I con't believe i'd have hit the poor old sod, but I may well have resorted to pushing hime away in order to prevent his hitting me! Suppose he'd been pushed over and actually injured himself. Cue assault charges and court case against me for something someone else caused.

I really must try and get rid of the big neon sign saying 'victim' which apparently floats about 2 feet above my head at all times, as I have an unfortunate habit of attracting this sort of behaviour, in the same way that the nutter on the bus always goes out of his way to set by me. I am fed up with the way the world treats me . Just you all wait till I get my AK47....

Wednesday 13 October 2010

Well done Chile!

Lovely to have some good news for a change, and the success of the rescue of the Chilean miners after 10 weeks is a real cheeruper! Chile is not a 3rd world country, but at the same time not the sort of place you'd call at the cutting edge of technology. Nonetheless, they have put on a magnificent rescue effort, and a tremenduous example of what humans can do when they put thier minds to it; and they have been rewarded with success.

The little capsule, 'Fenix', is the real life version of Thunderbirds' 'mole', but in actuality little more than a tin can whose success (fingers crossed as the rescue is proceeding as I type) depends on the straightness and smoothness of a remarkably small shaft, drilled at an angle with amazing precision over a considerable distance.
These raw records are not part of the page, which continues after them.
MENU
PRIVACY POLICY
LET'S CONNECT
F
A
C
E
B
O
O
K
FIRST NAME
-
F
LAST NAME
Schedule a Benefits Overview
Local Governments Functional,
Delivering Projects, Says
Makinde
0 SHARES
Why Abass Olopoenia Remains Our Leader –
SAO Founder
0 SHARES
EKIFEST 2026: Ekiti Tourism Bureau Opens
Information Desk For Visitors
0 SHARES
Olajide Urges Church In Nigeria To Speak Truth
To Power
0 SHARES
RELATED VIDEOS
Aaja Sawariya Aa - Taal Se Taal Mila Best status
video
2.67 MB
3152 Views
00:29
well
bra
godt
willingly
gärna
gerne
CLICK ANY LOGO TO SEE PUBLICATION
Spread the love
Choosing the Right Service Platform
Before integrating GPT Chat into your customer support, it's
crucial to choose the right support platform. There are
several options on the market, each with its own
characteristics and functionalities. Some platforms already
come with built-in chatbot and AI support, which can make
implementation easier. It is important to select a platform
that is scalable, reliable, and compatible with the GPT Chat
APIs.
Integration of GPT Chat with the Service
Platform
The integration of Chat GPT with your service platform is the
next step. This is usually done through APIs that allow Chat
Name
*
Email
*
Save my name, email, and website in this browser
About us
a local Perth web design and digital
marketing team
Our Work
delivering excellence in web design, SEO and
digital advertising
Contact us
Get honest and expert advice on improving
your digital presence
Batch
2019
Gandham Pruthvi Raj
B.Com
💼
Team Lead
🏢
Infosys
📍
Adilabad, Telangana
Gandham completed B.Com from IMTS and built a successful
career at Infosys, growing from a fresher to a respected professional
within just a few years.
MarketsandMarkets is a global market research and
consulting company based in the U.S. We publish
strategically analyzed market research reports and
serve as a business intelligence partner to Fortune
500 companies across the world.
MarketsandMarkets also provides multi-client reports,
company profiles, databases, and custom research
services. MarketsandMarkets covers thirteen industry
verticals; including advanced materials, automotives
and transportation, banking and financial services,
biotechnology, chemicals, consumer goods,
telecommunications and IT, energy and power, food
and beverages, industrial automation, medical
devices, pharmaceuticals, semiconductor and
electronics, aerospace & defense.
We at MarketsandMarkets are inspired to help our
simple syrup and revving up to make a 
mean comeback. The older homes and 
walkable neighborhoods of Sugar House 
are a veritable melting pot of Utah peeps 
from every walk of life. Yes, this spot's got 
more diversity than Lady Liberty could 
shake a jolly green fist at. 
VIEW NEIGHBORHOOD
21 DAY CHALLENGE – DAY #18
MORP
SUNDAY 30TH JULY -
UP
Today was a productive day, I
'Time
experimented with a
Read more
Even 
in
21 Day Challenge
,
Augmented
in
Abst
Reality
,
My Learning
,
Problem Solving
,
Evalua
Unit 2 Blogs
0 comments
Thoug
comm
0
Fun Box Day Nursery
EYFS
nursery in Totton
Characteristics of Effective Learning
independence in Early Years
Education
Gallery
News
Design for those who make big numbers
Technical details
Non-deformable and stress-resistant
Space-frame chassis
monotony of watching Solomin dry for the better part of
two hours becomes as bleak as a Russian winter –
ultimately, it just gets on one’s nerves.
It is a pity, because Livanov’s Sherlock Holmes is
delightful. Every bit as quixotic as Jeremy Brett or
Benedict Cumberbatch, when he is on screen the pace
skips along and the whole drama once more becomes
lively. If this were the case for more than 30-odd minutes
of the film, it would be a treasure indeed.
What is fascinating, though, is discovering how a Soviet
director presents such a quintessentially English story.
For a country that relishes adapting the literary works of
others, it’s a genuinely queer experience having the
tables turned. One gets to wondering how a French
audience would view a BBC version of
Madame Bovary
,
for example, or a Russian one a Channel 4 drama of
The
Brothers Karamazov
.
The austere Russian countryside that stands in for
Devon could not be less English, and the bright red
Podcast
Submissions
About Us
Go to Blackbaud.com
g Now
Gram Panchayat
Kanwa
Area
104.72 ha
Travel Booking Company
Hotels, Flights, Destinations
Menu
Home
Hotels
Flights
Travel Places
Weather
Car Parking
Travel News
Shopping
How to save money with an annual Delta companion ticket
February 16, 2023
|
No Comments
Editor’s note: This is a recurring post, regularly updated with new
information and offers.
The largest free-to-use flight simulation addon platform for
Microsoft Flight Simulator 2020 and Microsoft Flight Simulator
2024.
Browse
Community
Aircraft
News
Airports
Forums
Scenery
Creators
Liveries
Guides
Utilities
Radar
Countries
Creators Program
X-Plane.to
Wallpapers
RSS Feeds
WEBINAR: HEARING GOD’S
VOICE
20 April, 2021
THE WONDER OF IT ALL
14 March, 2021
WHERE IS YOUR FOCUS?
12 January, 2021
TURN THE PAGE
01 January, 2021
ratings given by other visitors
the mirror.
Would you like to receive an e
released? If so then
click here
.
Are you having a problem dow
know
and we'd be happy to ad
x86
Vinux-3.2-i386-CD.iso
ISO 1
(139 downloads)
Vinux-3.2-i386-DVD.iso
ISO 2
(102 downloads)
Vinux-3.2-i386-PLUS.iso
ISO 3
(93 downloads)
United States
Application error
The thing is winched up and down on a steel cable-no high tech here, but it works1 I cannot help but smile as miner after miner emerges and is swamped by hugs from his delighted family. The media are making a meal of it, of course, and Chile's president is making political capital out of it, but not too much so in all fairness, and who in fairness can blame them. This is one of those few news stories that anyone anywhere can take nothing but pleasure in-just plain heartwarming.

And I've needed it, as the darker side of humanity has been intruding into my poor little existence. I've managed in the space of one week to lose a bicycle and a mobile phone to thieving wastes of skin. Not a good week! I will resist the temptation to have a rant about the state of society, the morality of the sort of people who thieve off others. Bikes and phones, even annoyingly uninsured ones, are only things, which can be replaced when the money eventually allows it-Chilean miners are people, and much more important. Kudos to those who didn't give up on them in the bleak early days when it would have been easy enough to simply assume there were no survivors.